***** Page excerpt
For the week, December heating oil lost 52 ticks, March -46, April -44. The COT report revealed that managed money added 1,780 to their long positions and liquidated 643 of their short positions. Commercial interests added 2,294 to their long positions and also added 2,278 to their short positions. As of the latest report, managed money is short heating oil by a ratio of 2.65:1, down from the previous week of 2.90:1 and the ratio two weeks ago of 2.94:1.

Gasoline:

For the week, February gasoline advanced 58 ticks, March +1.58, April +2.25. The COT report revealed that managed money added 106 to their long positions and also added 2,180 to short positions. Commercial interests liquidated 2,318 of their long positions and also liquidated 3,997 of their short positions. As of the latest report, managed money is long gasoline by a ratio of 1.57:1, down from the previous week of 1.66:1, but up from the ratio two weeks ago of 1.42:1.

Natural gas:

For the week, February natural gas advanced 21.0 cents, March +17.1, April +10.4. The COT report revealed that managed money added 1,882 to their long positions and also added 8,337 to their short positions. Commercial interests added 792 to their long positions and liquidated 4,182 of their short positions. As of the latest report, managed money is short natural gas by a ratio of 2.04:1, up from the previous week of 2.03:1 and the ratio two weeks ago of 1.97:1.
**********
***** Raw data
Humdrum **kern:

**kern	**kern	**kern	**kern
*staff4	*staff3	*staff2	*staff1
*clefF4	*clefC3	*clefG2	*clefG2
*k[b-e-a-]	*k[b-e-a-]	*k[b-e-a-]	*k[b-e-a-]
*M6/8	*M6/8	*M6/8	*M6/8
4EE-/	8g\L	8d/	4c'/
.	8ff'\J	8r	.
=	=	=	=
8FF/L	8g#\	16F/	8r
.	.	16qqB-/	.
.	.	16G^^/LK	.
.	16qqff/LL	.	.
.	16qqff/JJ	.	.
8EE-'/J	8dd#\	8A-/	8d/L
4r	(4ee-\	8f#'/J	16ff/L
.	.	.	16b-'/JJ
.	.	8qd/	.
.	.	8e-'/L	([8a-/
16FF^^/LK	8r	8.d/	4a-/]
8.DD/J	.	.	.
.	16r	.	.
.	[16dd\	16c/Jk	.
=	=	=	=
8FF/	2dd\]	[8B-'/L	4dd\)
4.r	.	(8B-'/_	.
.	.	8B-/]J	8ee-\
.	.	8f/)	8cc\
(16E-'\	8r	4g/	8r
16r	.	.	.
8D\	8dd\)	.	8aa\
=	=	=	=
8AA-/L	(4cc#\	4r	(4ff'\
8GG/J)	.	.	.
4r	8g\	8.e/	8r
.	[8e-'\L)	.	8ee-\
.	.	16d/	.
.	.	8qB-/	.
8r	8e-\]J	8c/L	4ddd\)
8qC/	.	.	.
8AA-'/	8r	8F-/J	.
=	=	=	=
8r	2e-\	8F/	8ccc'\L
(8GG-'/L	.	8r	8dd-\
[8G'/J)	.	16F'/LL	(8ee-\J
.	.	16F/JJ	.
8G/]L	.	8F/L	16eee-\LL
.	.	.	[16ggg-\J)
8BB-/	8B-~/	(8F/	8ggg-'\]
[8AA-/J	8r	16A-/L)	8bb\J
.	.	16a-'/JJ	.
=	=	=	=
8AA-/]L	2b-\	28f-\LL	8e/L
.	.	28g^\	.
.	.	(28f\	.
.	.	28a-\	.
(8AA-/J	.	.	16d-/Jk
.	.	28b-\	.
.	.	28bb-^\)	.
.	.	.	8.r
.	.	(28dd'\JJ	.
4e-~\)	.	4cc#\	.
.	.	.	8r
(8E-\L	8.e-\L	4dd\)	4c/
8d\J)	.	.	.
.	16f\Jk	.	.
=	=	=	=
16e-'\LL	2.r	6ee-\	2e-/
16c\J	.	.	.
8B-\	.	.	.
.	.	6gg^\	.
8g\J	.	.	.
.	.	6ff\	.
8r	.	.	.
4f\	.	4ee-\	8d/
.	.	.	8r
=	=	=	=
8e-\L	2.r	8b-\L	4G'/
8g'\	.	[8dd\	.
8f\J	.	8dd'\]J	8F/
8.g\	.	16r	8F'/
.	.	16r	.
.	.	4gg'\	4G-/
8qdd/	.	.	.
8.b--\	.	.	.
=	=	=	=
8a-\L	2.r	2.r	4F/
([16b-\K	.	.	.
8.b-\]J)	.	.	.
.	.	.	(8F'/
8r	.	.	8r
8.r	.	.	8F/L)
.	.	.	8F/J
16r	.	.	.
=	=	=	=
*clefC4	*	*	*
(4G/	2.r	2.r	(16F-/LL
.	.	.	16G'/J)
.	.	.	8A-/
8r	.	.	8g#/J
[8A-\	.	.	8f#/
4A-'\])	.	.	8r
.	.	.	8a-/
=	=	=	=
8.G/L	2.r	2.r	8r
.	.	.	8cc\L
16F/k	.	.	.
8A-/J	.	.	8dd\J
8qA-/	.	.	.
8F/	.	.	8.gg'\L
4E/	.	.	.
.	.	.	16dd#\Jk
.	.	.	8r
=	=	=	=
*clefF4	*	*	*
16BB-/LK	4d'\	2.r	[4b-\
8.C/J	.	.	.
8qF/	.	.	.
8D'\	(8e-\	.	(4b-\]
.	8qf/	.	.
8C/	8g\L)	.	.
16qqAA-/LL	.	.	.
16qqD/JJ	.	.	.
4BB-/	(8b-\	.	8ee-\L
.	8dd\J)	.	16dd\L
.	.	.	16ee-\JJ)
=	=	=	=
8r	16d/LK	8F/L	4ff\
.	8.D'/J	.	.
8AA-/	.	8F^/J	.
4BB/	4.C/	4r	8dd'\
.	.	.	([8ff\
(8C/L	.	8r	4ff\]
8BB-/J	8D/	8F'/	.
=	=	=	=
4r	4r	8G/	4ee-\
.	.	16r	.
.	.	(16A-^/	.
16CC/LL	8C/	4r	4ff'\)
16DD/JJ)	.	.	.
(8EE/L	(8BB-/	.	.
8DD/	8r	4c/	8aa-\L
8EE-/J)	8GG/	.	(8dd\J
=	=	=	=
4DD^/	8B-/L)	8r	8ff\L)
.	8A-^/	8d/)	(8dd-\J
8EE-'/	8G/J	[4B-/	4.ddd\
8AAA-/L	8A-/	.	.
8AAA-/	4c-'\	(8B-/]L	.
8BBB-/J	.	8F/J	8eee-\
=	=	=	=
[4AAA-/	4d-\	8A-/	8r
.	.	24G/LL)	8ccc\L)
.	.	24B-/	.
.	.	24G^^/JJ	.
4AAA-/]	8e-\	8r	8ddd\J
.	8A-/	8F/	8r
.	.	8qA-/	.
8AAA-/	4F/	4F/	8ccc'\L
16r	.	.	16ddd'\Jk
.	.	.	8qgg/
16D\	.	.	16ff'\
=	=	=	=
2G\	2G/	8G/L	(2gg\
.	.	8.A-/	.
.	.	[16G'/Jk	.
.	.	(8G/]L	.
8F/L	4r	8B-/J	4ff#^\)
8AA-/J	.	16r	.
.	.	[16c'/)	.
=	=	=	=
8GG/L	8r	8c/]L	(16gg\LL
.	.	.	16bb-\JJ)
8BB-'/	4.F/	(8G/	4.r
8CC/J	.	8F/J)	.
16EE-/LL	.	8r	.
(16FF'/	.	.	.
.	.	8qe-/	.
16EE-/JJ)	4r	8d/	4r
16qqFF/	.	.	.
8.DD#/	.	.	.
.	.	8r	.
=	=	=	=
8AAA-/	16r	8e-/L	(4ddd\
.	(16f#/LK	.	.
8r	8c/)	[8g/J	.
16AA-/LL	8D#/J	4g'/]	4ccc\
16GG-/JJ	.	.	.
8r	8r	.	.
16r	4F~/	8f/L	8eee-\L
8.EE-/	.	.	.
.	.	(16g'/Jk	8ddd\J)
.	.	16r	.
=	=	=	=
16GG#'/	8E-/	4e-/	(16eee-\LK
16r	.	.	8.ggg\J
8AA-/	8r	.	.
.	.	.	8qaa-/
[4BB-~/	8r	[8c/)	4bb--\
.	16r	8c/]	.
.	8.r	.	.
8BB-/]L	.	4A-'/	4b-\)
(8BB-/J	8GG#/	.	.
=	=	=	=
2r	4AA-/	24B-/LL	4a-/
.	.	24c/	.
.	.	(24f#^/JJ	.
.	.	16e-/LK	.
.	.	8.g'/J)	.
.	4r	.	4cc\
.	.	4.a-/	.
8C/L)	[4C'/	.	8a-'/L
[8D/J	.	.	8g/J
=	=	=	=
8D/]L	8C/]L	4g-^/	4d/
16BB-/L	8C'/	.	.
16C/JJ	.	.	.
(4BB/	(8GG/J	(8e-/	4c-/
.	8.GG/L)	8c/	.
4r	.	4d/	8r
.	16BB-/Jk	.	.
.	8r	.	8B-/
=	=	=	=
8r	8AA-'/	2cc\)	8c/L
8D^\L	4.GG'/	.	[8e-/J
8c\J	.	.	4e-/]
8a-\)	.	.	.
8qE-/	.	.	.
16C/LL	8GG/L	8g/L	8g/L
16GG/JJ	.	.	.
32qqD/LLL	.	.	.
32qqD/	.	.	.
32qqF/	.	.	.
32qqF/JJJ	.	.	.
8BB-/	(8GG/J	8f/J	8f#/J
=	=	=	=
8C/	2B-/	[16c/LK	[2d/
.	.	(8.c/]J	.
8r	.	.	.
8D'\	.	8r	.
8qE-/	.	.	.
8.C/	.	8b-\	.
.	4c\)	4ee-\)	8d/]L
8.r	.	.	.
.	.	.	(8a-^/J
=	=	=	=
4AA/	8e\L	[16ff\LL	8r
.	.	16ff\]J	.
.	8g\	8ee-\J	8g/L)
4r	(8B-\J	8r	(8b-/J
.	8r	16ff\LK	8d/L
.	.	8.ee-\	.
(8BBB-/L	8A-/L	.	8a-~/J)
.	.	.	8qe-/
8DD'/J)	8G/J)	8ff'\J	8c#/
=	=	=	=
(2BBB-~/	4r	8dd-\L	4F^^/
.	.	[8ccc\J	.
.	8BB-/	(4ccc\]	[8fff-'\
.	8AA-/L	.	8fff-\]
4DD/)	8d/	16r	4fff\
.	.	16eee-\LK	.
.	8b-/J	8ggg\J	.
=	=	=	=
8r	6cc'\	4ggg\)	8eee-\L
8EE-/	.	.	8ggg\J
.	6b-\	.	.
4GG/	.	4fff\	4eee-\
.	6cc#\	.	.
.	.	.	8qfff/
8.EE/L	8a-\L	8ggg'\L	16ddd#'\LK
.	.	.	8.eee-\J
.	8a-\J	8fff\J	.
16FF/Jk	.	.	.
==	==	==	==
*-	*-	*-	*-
**********
Requirement:
In the energy futures summary, what ratio of long to short positions does managed money hold in gasoline as of the latest report?

Answer to the problem:
Managed money is long gasoline by a ratio of 1.57:1.